La loi prévoit toutefois une protection minimale des locataires que le contrat ne peut pas écarter (Article L 632-1 du Code de la construction et de l’habitation).
Le contrat
Le contrat doit être écrit. En pratique, il doit être accompagné d’un inventaire précis du mobilier mis à disposition et d’un état des lieux établi conjointement par le propriétaire et le locataire. Un dossier de diagnostic technique est annexé au contrat.
Quelle est la durée de la location ?
La location a une durée minimale d’un an renouvelable. Au bout d’un an, si aucun des intéressés n’y a mis fin, le contrat est automatiquement reconduit pour une nouvelle période d’un an. Par exception, lorsque la location est consentie à un étudiant, la durée minimale du bail est ramenée à neuf mois, sans reconduction automatique à la fin du contrat.
La révision du loyer
Une révision du loyer peut être prévue dans le bail. Elle n’interviendra qu’une fois par an à la date convenue entre les parties ou, à défaut, à la date anniversaire du contrat. L’augmentation qui en résulte ne peut pas dépasser la variation de l’indice de référence des loyers.
Modifier les clauses du contrat
Le propriétaire qui souhaite à l’expiration du bail en modifier les conditions (par exemple, augmenter le loyer) doit en informer le locataire trois mois avant son échéance. Si le locataire accepte les nouvelles conditions, le contrat est renouvelé pour un an.
Les congés de fin de bail
Le locataire peut mettre fin au bail à tout moment en respectant un préavis d’un mois, même si le contrat comporte une clause contraire (Arrêt de la Cour de cassation du 6 avril 2005) ou s’il n’y a pas de contrat écrit (Arrêt de la Cour de cassation du 15 octobre 2008). De son côté, le propriétaire doit prévenir le locataire trois mois à l’avance et motiver sa décision. Il peut invoquer sa décision de reprendre le logement ou de le vendre. Il peut aussi invoquer un motif sérieux et légitime, par exemple le défaut de paiement de loyers. En dehors de ces motifs le refus de renouvellement est injustifié.
Conseil
Aucun formalisme particulier n’est prévu pour les congés. Par précaution, il convient de prévoir dans le bail l’utilisation d’un procédé permettant d’établir de manière certaine la date de remise du congé ainsi que l’identité du destinataire. La lettre recommandée avec demande d’avis de réception fait parfaitement l’affaire.

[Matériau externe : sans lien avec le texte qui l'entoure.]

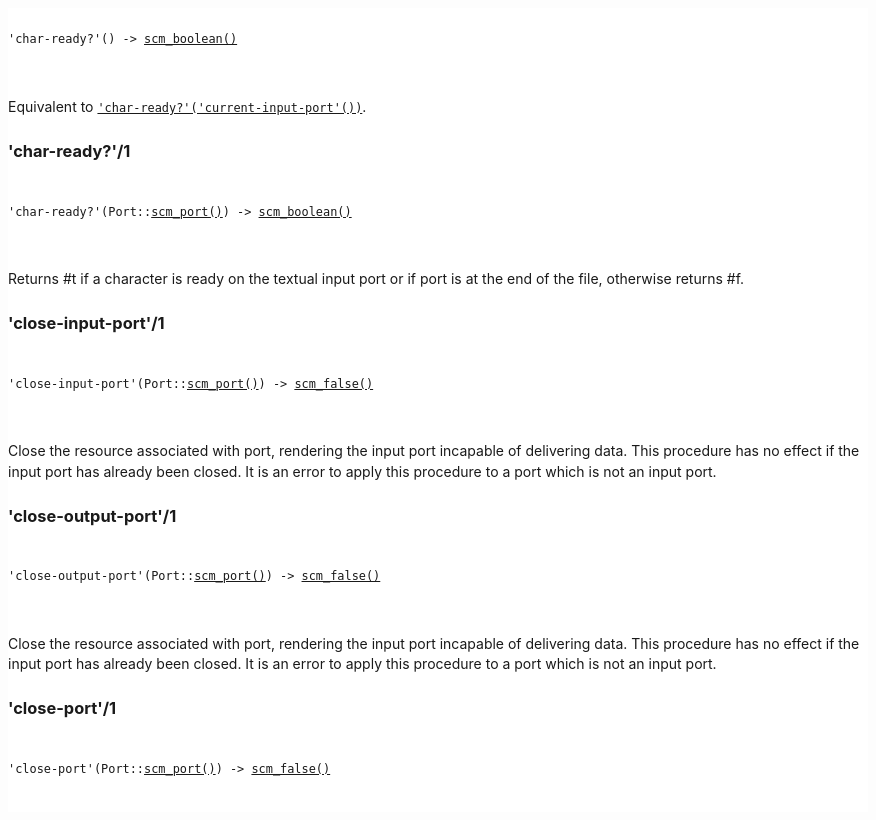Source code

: <pre><code>
'char-ready?'() -&gt; <a href="#type-scm_boolean">scm_boolean()</a>
</code></pre>
<br />

Equivalent to [`'char-ready?'('current-input-port'())`](#char-ready%3f-1).

<a name="char-ready%3f-1"></a>

### 'char-ready?'/1 ###

<pre><code>
'char-ready?'(Port::<a href="#type-scm_port">scm_port()</a>) -&gt; <a href="#type-scm_boolean">scm_boolean()</a>
</code></pre>
<br />

<p>Returns #t if a character is ready on the textual input port
or if port is at the end of the file, otherwise returns #f.</p>

<a name="close-input-port-1"></a>

### 'close-input-port'/1 ###

<pre><code>
'close-input-port'(Port::<a href="#type-scm_port">scm_port()</a>) -&gt; <a href="#type-scm_false">scm_false()</a>
</code></pre>
<br />

<p>Close the resource associated with port, rendering the input
port incapable of delivering data.  This procedure has no effect if
the input port has already been closed.  It is an error to apply
this procedure to a port which is not an input port.</p>

<a name="close-output-port-1"></a>

### 'close-output-port'/1 ###

<pre><code>
'close-output-port'(Port::<a href="#type-scm_port">scm_port()</a>) -&gt; <a href="#type-scm_false">scm_false()</a>
</code></pre>
<br />

<p>Close the resource associated with port, rendering the input
port incapable of delivering data.  This procedure has no effect if
the input port has already been closed.  It is an error to apply
this procedure to a port which is not an input port.</p>

<a name="close-port-1"></a>

### 'close-port'/1 ###

<pre><code>
'close-port'(Port::<a href="#type-scm_port">scm_port()</a>) -&gt; <a href="#type-scm_false">scm_false()</a>
</code></pre>
<br />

Une activité fiscalement réputée commerciale
Les revenus retirés de la location ou de la sous-location d’un logement meublé sont imposés à l’impôt sur le revenu dans la catégorie des bénéfices industriels et commerciaux (BIC) et non dans celle des revenus fonciers. Ils supportent aussi la CSG et les autres prélèvements sociaux, soit 12,1% de prélèvements sociaux au total.
Toutefois, sont exonérées de l’impôt sur le revenu et des prélèvements sociaux les personnes qui louent ou sous-louent en meublé une partie de leur habitation principale si les pièces louées constituent pour le locataire sa résidence principale et si le prix de location est fixé dans des « limites raisonnables ». Pour 2009, l’administration fiscale considère la condition remplie si le loyer annuel par m2 de surface habitable, charges non comprises, n’excède pas 171 euros en Ile-de-France et 124 euros dans les autres régions (mais ces chiffres n’ont, selon nous, qu’une valeur indicative).
Une deuxième exonération bénéficie aux chambres d’hôtes. Elle s’applique à ceux qui louent habituellement, à la journée, à la semaine ou au mois, une ou plusieurs pièces de leur habitation principale à des personnes n’y élisant pas domicile, lorsque le produit de la location n’excède pas 760 euros (TVA comprise) par an, y compris les prestations annexes : téléphone, petit déjeuner.
Les deux exonérations peuvent éventuellement se cumuler. C’est le cas notamment pour les personnes qui louent en meublé une partie de leur résidence principale à des étudiants pendant l’année scolaire et à des vacanciers pendant l’été.